Il y a quelques semaines, j’ai dû faire un aller-retour aux États-Unis. Je suis parti le dimanche matin de Paris, suis arrivé à destination le soir-même (très tard) et j’en suis reparti le surlendemain aux aurores. Faire 30 heures de vol en 2 jours pour une réunion de quelques heures n’est pas très éco-responsable, j’en conviens.
 
Mais ce voyage a été surtout préjudiciable à ma santé mentale. Pardon Iberia, TAP Portugal ou autres compagnies européennes abhorrées de vous critiquer depuis des années ! J’ai découvert qu’il existe pire. Ne craignant pas l’adversité, j’ai en effet volé avec une compagnie des… États-Unis. 
 
Ça a (mal) commencé dés l’enregistrement : en ce dimanche matin blême, je suis arrivé tranquillement au terminal 1 de Charles-de-Gaulle (celui qui est en travaux depuis 10 ans et il faudrait déjà tout recommencer). Il se trouve que j’ai une amie qui est bien placée dans la compagnie qui allait me transporter et je savais que j’allais avoir toutes les chances d’être surclassé. Quand on vole en business, le personnel est en général aux petits soins, et ce dès l’aéroport.

§ **CONSIGNES**
- A) Répondez d’après l’extrait, une réponse par ligne :
(i) Quel jour et de quelle ville l’auteur est-il parti ?
(ii) Combien d’heures de vol a-t-il faites en 2 jours ?
(iii) À quel terminal de Charles-de-Gaulle est-il arrivé pour l’enregistrement ?
- B) Indiquez si chaque affirmation concorde avec l’extrait, en répondant par oui ou par non et en citant les mots qui le montrent :
(i) L’auteur est resté une semaine aux États-Unis.
(ii) Il a voyagé avec une compagnie des États-Unis.
(iii) Il juge ce voyage très éco-responsable.
- C) Prolongez l’extrait sur l’aller-retour aux États-Unis, s’il vous plaît, en reprenant après sa dernière phrase.
Ces entrées n’ont aucun lien avec l’extrait.

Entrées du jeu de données
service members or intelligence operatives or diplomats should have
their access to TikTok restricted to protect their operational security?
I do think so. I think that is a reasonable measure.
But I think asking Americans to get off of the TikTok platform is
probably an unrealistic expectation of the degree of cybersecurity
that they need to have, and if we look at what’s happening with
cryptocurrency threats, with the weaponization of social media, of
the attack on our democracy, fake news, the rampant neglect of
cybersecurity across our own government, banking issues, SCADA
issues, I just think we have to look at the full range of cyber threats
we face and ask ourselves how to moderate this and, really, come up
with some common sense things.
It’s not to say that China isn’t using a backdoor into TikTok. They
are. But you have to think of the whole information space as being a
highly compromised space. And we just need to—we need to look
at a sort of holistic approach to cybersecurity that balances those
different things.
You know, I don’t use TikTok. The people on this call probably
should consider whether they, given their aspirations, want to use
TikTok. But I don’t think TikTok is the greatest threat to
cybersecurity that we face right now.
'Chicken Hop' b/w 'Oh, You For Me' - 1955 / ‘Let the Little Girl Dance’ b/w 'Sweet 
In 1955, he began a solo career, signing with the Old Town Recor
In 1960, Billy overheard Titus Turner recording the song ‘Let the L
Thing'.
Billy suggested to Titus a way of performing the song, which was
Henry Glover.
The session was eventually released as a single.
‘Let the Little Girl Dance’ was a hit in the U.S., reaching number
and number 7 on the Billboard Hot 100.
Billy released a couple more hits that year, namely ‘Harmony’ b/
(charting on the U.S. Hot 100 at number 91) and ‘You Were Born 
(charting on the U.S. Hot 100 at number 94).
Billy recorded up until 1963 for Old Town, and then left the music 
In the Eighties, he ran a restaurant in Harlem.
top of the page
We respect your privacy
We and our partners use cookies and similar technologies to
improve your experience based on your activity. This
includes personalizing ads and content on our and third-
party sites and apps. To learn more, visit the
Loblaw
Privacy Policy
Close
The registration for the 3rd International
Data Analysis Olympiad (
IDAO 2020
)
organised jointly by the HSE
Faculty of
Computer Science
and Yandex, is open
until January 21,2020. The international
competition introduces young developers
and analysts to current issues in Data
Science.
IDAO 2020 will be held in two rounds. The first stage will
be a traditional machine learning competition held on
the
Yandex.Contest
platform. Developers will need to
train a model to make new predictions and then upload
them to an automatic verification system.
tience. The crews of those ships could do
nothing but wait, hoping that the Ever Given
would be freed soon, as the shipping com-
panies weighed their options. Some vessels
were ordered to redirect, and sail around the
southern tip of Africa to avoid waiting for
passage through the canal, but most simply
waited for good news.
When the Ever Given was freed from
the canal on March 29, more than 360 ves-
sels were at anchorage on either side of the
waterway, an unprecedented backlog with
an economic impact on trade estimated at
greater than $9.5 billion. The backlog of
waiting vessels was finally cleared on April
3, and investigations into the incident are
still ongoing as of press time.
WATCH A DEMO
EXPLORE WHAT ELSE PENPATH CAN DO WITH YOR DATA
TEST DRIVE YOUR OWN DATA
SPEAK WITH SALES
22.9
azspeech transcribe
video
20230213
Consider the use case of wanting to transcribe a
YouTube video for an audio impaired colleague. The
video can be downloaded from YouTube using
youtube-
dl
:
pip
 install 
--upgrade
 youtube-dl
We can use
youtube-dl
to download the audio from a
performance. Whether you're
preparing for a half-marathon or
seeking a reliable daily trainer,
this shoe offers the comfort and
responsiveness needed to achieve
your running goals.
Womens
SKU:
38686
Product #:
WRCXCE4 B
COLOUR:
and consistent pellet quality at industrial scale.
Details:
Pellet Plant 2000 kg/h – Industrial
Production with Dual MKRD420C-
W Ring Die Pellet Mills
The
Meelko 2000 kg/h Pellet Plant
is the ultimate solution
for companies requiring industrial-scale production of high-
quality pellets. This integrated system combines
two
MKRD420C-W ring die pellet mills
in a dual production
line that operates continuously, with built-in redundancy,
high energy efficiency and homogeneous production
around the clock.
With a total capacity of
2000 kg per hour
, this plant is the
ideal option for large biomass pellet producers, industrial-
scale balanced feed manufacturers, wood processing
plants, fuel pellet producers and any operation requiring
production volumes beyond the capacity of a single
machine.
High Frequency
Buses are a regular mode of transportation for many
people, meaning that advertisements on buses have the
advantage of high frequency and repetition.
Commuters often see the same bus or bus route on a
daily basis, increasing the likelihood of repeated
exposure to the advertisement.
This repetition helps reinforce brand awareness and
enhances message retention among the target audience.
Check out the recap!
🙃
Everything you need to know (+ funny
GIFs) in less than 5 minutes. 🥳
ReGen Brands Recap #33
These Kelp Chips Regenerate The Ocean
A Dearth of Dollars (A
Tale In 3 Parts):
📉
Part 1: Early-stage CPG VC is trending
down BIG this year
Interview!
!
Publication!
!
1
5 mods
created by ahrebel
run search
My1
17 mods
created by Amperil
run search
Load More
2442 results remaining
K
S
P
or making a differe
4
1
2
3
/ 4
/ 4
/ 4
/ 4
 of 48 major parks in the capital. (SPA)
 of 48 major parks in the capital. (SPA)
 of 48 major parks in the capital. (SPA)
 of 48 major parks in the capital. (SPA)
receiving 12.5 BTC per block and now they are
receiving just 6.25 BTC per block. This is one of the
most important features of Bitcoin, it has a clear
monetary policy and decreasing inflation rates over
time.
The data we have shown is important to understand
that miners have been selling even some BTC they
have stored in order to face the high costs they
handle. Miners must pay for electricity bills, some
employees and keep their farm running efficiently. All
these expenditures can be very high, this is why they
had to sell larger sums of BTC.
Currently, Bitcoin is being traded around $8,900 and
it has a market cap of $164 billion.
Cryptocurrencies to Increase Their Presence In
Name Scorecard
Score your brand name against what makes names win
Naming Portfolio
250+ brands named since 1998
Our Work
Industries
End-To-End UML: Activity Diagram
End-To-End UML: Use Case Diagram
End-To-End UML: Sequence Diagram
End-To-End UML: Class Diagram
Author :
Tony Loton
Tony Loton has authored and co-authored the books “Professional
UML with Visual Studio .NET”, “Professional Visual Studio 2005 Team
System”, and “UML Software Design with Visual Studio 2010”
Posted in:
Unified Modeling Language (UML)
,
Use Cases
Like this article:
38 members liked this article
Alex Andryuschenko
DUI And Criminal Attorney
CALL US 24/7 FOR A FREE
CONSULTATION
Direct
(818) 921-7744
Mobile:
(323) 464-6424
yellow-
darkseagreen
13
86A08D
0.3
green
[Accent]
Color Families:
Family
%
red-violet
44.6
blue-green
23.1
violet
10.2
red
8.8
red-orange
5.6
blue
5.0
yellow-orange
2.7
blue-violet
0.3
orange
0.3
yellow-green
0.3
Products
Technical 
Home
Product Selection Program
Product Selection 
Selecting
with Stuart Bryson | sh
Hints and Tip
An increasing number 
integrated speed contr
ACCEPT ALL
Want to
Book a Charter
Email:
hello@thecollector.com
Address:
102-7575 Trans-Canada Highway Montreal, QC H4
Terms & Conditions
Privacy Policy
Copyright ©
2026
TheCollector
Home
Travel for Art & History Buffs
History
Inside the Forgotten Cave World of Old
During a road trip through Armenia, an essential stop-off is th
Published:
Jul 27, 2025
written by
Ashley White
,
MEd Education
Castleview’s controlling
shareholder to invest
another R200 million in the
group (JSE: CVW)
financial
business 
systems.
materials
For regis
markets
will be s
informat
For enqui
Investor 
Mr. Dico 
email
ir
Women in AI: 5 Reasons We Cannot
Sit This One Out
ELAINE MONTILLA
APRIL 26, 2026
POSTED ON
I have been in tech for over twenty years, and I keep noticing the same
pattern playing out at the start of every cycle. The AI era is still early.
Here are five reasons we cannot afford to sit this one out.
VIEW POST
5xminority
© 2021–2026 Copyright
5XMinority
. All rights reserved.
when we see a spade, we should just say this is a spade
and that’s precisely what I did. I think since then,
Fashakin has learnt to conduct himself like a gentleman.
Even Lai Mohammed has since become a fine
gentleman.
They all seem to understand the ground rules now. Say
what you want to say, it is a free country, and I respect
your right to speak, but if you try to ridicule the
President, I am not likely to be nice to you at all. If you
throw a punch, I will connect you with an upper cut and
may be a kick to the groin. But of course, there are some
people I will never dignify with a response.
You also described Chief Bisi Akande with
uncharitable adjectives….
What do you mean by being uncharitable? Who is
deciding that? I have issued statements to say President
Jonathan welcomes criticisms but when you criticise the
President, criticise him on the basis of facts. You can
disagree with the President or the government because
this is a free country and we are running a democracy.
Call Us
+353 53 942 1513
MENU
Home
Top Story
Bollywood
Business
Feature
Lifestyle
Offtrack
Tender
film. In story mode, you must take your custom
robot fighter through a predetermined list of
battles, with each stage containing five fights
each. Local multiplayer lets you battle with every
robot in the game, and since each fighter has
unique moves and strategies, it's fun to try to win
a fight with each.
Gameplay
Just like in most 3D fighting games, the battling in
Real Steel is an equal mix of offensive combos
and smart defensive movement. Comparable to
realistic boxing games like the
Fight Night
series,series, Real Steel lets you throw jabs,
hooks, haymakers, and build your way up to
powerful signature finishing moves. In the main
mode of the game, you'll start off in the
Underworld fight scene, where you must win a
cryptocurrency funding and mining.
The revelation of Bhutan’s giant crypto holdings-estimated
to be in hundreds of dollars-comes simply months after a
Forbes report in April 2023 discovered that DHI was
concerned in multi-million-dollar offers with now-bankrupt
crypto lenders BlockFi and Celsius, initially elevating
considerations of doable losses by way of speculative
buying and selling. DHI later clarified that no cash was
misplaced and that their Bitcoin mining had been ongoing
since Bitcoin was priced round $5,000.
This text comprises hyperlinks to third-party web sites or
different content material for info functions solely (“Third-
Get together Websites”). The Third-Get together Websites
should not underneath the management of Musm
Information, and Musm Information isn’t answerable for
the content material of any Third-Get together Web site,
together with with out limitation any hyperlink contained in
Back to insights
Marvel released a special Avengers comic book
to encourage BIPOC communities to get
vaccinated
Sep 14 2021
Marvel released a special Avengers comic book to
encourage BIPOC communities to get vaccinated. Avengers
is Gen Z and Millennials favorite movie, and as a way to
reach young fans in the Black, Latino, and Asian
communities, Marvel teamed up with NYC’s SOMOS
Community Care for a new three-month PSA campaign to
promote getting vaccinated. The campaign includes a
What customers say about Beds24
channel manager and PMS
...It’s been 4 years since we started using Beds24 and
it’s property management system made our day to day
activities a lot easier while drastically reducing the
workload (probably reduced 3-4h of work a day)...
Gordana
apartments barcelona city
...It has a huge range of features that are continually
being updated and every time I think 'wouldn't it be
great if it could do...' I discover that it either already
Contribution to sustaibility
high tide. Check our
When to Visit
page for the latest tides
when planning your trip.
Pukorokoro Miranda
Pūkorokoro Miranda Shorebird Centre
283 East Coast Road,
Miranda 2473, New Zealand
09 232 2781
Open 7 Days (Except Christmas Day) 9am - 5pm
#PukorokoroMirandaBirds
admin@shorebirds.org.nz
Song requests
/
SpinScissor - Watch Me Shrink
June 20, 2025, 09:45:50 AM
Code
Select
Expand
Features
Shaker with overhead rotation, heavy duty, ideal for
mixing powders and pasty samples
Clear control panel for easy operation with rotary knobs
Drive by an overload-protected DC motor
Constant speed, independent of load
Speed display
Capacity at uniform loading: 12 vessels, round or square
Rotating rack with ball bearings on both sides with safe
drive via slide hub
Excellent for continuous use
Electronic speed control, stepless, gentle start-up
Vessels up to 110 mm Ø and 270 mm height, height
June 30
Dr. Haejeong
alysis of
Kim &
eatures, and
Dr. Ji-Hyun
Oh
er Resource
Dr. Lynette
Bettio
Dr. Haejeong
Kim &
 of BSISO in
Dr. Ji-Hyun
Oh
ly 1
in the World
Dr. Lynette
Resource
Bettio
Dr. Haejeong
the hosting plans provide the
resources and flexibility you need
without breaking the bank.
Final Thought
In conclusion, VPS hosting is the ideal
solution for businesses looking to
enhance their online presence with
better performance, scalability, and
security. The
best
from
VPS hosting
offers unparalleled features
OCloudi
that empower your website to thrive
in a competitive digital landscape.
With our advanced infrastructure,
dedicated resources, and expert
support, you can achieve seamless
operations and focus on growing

§ **CORRIGÉ**
- A)
(i) Le dimanche matin, de Paris.
(ii) 30 heures.
(iii) Au terminal 1.

- B)
(i) Non : « j’en suis reparti le surlendemain aux aurores »
(ii) Oui : « j’ai en effet volé avec une compagnie des… États-Unis »
(iii) Non : « n’est pas très éco-responsable, j’en conviens »

- C)
 
C’est sans compter que l’administration américaine a dépêché du personnel aux aéroports de Paris. Vous pensez être en droit de circuler librement en zone d’enregistrement (encore en zone Shenghen) mais une espèce de dragon se lance dans un interrogatoire nourri : « Qui a fait votre valise ? » (ben… moi !) ; « quand ? » (cette nuit) ; « depuis que vous avez fait votre valise, quelqu’un y a-t-il touché ? » (et là je commence à paniquer : je n’ai pas de caméra de surveillance chez moi, mon animal de compagnie est peut-être un passeur de drogue, et comme je me suis assoupi dans le RER qui m’emmenait à Roissy, je ne peux pas garantir à 100% que personne n’a touché à mon sac…). 
 
Surtout, ne pas s’énerver. Surtout, ne pas vouloir faire un bon mot du style : « Allez, puisque vous insistez, j’avoue : j’étais en retard ce matin et c’est un ami nord-coréen qui a préparé mon sac. Bizarrement, à l’arrêt de RER d’Aulnay-sous-Bois, un mec avec une tête de Pakistanais (ou d’Iranien, je ne sais pas) m’a demandé de prendre un truc et de le donner au transit à New-York à l’un de ses cousins ; j’ai hésité mais il m’a remis pour ce service une importante somme d’argent ». 
 
Le dialogue s’engage : 
–  Pourquoi allez-vous aux Etats-Unis ? 
–  Pour signer un contrat commercial, (et moi de me dire intérieurement : « non, pas pour assassiner le président ! »).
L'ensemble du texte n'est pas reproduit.